***** EXCERPTED TEXT *****

I don’t do math.

This week I have made sure that my oldest (who is in pre-k) is doing some kind of work. Last week was such a shitshow and probably the week before that. But guess what? I can’t remember. I’m proud of us for doing some of the work provided by her teachers and also doing ABCmouse. I’m also proud of us for not getting into a knife fight with each other, but that could still happen, especially since this week’s worksheets involve fractions and a bit of math.

Anyone who knows me well can attest to my hatred of and subpar skills in math. I failed math courses in junior high and high school. Amazingly, I did fine in college but I think I took “Math for Liberal Arts Majors,” so there’s that. I know that I am not a dumb person but I just can’t do math problems. The numbers get scrambled in my head and even on paper I invert them. I wish I could blame my ECT treatments for my stubborn and forgetful brain when it comes to math but those treatments came decades later.

When I had children, I can clearly remember telling my husband, who is a literal genius, that he would have to help the kids with their math homework. And even though this is just the most basic preschool math in the homeschool packets, I still start sweating and stammering while I’m trying to give instructions to my poor daughter. She’d tell me how to do it and I’d get flustered because how would I know if she were right? Lol. Nothing makes you feel like a bigger moron than being confused over your kid’s homework.

***** DATA SUPPLIED *****

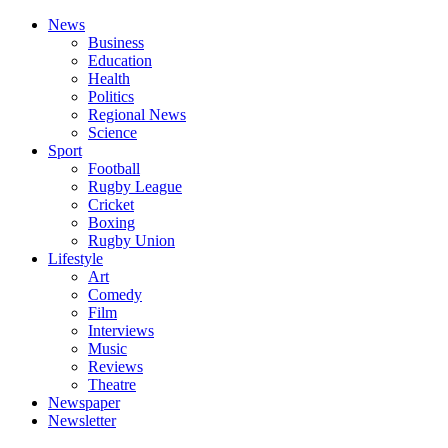
News
Business
Education
Health
Politics
Regional News
Science
Sport
Football
Rugby League
Cricket
Boxing
Rugby Union
Lifestyle
Art
Comedy
Film
Interviews
Music
Reviews
Theatre
Newspaper
Newsletter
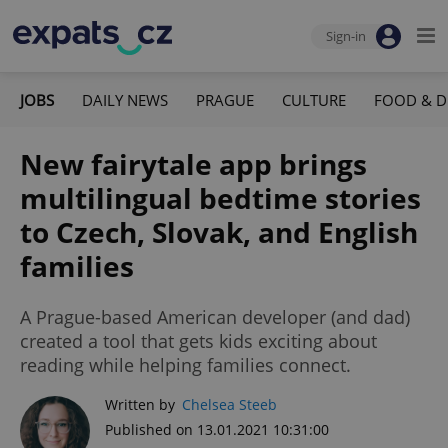
Sign-in
JOBS
DAILY NEWS
PRAGUE
CULTURE
FOOD & D
New fairytale app brings
multilingual bedtime stories
to Czech, Slovak, and English
families
A Prague-based American developer (and dad)
created a tool that gets kids exciting about
reading while helping families connect.
Written by
Chelsea Steeb
Published on 13.01.2021 10:31:00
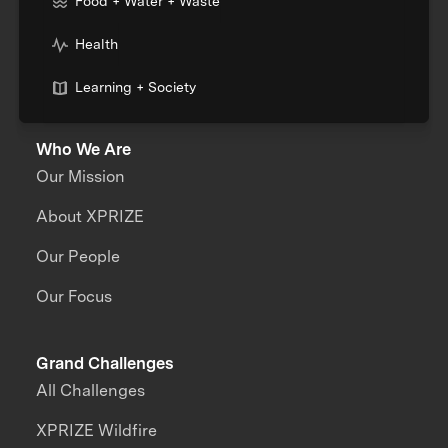
Food + Water + Waste
Health
Learning + Society
Who We Are
Our Mission
About XPRIZE
Our People
Our Focus
Grand Challenges
All Challenges
XPRIZE Wildfire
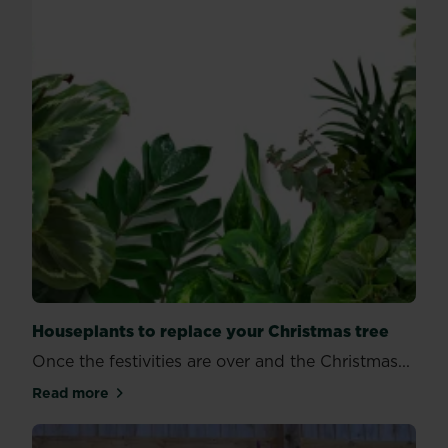
Houseplants to replace your Christmas tree
Once the festivities are over and the Christmas...
Read more
about Houseplants to replace your Christmas tree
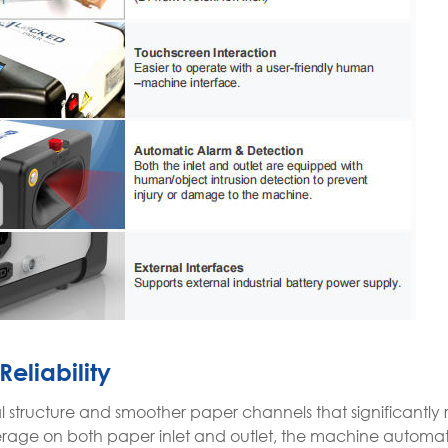
Reliability
rnal structure and smoother paper channels that significantl
verage on both paper inlet and outlet, the machine automati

*****

> INSTRUCTION: Carry on the blog post about struggling with your child's math homework, picking up right after its final sentence.

> EXERCISE ANSWER:
What also doesn’t help is my daughter’s attention span (or lack thereof). She has no interest in doing worksheets and I can’t say I blame her. I can’t imagine how she feels – her impatient, non-math knowing mom trying to teach her when she wants to go outside or play with dolls or get on the iPad. Or stick a pencil through her eye, lol.

But the truth is that I’m lucky to be able to teach her during these times, and though she might deny it, she’s lucky too. To have a parent who has time to devote to her work. We are a privileged family, and in addition to math, I also hope she learns how good she has it and is appreciative.

I make light of the this situation because I’m hopeful it will be over in a few months. I’m hopeful she’ll enter Kindergarten and do great. I’m also hopeful her teachers can correct any wrongdoing on my part.

But she’ll be fine. I’ll be fine (so long as I never have to do math).

We will all be fine. Our children will thrive and be stronger for what they’re having to endure. They will probably learn more about love, strength, community and generosity – along with other things you don’t always find in a textbook. And to me, that’s most important to learn.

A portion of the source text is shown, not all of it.